On Grady Ormond’s 18th birthday he’s introduced to Prince Kamran Izadi. Prince Kamran is a guest of Grady’s father, the new U.S. Ambassador to Pakistan, at a cocktail party. Despite being warned explicitly by his father that homosexuals are mutilated or killed for that orientation in this part of the world (it’s 1978 in the book, and it’s not changed much in almost 40 years), Grady can’t help feeling an attraction to the charming and beautiful prince.
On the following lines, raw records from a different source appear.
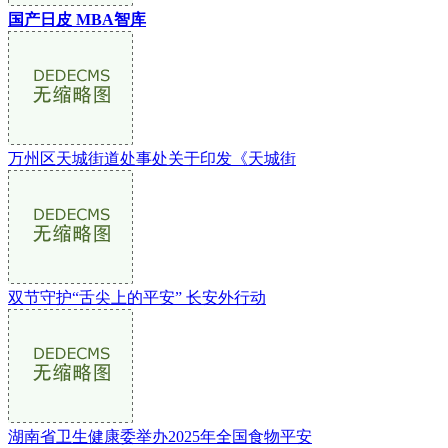
国产日皮 MBA智库
万州区天城街道处事处关于印发《天城街
双节守护“舌尖上的平安” 长安外行动
湖南省卫生健康委举办2025年全国食物平安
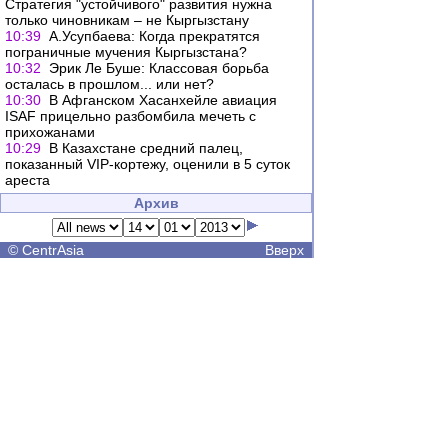
Стратегия "устойчивого" развития нужна
только чиновникам – не Кыргызстану
10:39
А.Усупбаева: Когда прекратятся
пограничные мучения Кыргызстана?
10:32
Эрик Ле Буше: Классовая борьба
осталась в прошлом... или нет?
10:30
В Афганском Хасанхейле авиация
ISAF прицельно разбомбила мечеть с
прихожанами
10:29
В Казахстане средний палец,
показанный VIP-кортежу, оценили в 5 суток
ареста
Архив
©
CentrAsia
Вверх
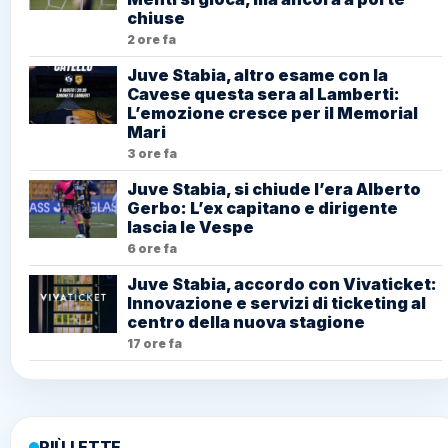
chiuse
2 ore fa
Juve Stabia, altro esame con la
Cavese questa sera al Lamberti:
L’emozione cresce per il Memorial
Mari
3 ore fa
Juve Stabia, si chiude l’era Alberto
Gerbo: L’ex capitano e dirigente
lascia le Vespe
6 ore fa
Juve Stabia, accordo con Vivaticket:
Innovazione e servizi di ticketing al
centro della nuova stagione
17 ore fa
PIÙ LETTE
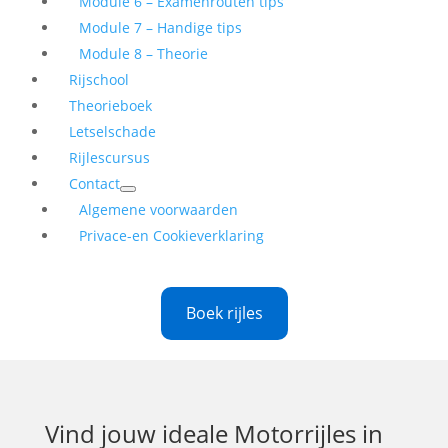
Module 6 – Examenrouten tips
Module 7 – Handige tips
Module 8 – Theorie
Rijschool
Theorieboek
Letselschade
Rijlescursus
Contact
Algemene voorwaarden
Privace-en Cookieverklaring
Boek rijles
Vind jouw ideale
Motorrijles in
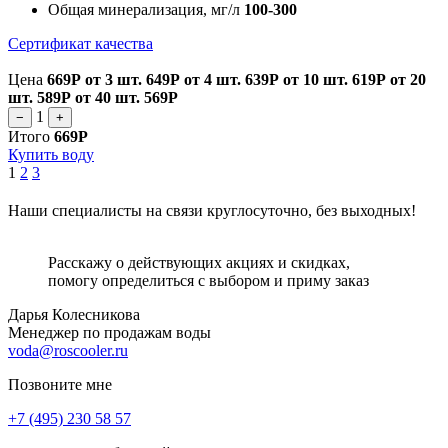
Общая минерализация, мг/л
100-300
Сертификат качества
Цена
669Р
от 3 шт.
649Р
от 4 шт.
639Р
от 10 шт.
619Р
от 20
шт.
589Р
от 40 шт.
569Р
1
−
+
Итого
669Р
Купить воду
1
2
3
Наши специалисты на связи круглосуточно, без выходных!
Расскажу о действующих акциях и скидках,
помогу определиться с выбором и приму заказ
Дарья Колесникова
Менеджер по продажам воды
voda@roscooler.ru
Позвоните мне
+7 (495) 230 58 57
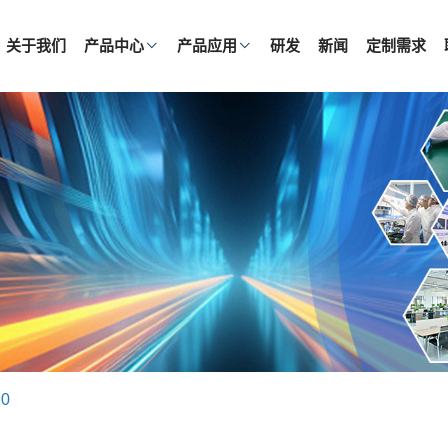
关于我们
产品中心
产品应用
研发
新闻
定制需求
20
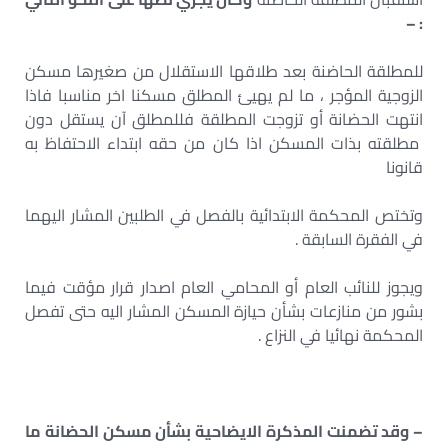
: –
للمطلقة الحاضنة بعد طلاقها الاستقلال من صغيرها مسكن
الزوجية المؤجر ، ما لم يهيئ المطلق مسكنا اخر مناسبا فاذا
انتهت الحضانة أو تزوجت المطلقة فللمطلق آن يستقل دون
مطلقته بذات المسكن اذا كان من حقه ابتداء الاحتفاظ به
قانونا
وتختص المحكمة الابتدائية بالفصل في الطلبين المشار اليهما
في الفقرة السابقة .
ويجوز للنائب العام أو المحامي العام اصدار قرار مؤقت فيما
بشور من منازعات بشأن حيازة المسكن المشار اليه حتى تفصل
المحكمة نهائيا في النزاع .
– وقد تضمنت المذكرة الايضاحية بشأن مسكن الحضانة ما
Kamran is living in a family estate in Karachi, Pakistan for his last summer before he marries his fiancé, a girl he has never met, and accepts his place in Iranian society. Looking for a guide to this new locale, Grady accepts Kam’s offer to visit the city market and tour the area under the close watch of Kam’s sturdy bodyguards. Grady’s attraction to Kam is not unrequited, but the matter of being together is not one they can easily manage. While Grady understands the danger is high, the loneliness he perceives from Kam is also great. No part of Kam’s life has been his own choosing, and Grady naïvely laments that even as he recognizes the difficulty Kam will face as a gay man in a high profile marriage.
This is a well-told forbidden love story with danger around each turn. Kam’s father, the head of SAVAK (Iranian secret police), turns up unexpectedly and his menacing presence is less-than-fortuitous. Grady’s got serious fears to contend with as a young gay American in a homophobic nation having an illicit affair with Prince Kam. Their love story is bittersweet. Kam treats their weeks together as the only love he’ll ever know, while Grady urges Kam to forsake his title and run off to Europe on his yacht. Kam’s a steady guy, though. He doesn’t want to abandon his people in Iran, most especially his former nanny who was more like a mother than his own.
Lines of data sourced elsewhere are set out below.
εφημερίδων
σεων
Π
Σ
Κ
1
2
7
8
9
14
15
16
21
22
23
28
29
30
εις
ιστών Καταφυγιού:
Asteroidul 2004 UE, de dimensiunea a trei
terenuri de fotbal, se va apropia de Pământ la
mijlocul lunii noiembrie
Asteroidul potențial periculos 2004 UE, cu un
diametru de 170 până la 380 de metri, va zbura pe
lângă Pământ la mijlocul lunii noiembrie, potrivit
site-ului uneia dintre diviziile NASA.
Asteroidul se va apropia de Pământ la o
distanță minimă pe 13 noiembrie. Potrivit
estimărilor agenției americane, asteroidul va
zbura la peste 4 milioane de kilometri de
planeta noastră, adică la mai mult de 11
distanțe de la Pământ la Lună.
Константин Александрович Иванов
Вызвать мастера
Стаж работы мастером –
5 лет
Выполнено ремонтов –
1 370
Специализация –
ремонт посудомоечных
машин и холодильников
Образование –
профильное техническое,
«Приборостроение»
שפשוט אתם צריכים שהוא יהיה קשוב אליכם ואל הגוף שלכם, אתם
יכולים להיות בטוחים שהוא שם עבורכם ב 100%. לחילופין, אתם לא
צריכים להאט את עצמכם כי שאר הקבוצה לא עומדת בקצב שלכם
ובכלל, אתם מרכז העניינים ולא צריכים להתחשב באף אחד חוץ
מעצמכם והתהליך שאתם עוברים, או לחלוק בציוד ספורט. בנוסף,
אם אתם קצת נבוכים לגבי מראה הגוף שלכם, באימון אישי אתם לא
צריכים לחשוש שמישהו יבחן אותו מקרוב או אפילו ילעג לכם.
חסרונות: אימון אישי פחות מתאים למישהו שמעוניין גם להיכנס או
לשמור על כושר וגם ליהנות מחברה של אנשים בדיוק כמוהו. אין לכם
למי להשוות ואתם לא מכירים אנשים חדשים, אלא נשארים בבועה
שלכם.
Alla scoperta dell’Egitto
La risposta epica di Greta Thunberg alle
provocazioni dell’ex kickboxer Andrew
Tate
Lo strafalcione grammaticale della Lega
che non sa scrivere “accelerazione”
I was really pulled into this historical novel; the elements of uprising and homophobia are ever-present. Grady and Kam must guard themselves from everyone, knowing that one slip-up could mean death. It gives an edge of desperation to their love story and sexytimes. Add to that Iran’s political powder keg is poised for explosion. Kam’s uncle, the Shah of Iran, is under incredible pressure to maintain control of his country, and Ayatollah Khomeni is urging the populace to violence from his exile in Paris. Civil war is on the horizon, and it’s even more imperative to Grady to convince Kam to flee and seek asylum. What good could come from Kam returning to Iran on the brink of war, he repeatedly argues. I absolutely loved the elements of Pakistani and Muslim culture that were woven into this book. The Persian poetry, the caste system, the daily calls to prayer, all of this helped me to feel as if I was sitting beside Grady, learning it all as he did. Even the philosophy of the royalty–who claim their culture is Persian, not Iranian. Having known people who fled Iran in the uprising, those comments rang true to my own personal experiences.
The end is a thrill ride. I couldn’t set the book down until I hit the last page because I feared it would all go very, very wrong. That said, I really appreciated the Epilogue for not being a saccharine “And they lived happily ever after” cop-out. While I’m the first to swoon for wedding bells and HEAs, these characters faced real impediments to their continued happiness, and the Epilogue, while assuring the reader that Kam and Grady get resolution, is not the hearts and flowers type of ending. It’s a “real-life is hard and we work through it every day” ending, and I respected that. I left the book wishing I’d known a bit more about Iran’s uprising in 1978, but also recognizing that unrest in Iran continues, and forty years later the Shah’s “enlightened” ways, those which were overthrown in the civil war, have more support with the populace. It’s interesting times, both then and now, and I applaud the author for bringing ethnic and religious diversity to the genre. I’d recommend this to anyone who enjoys near-historical romance and diverse ethnic characters. A review copy of this book was provided by Dreamspinner Press.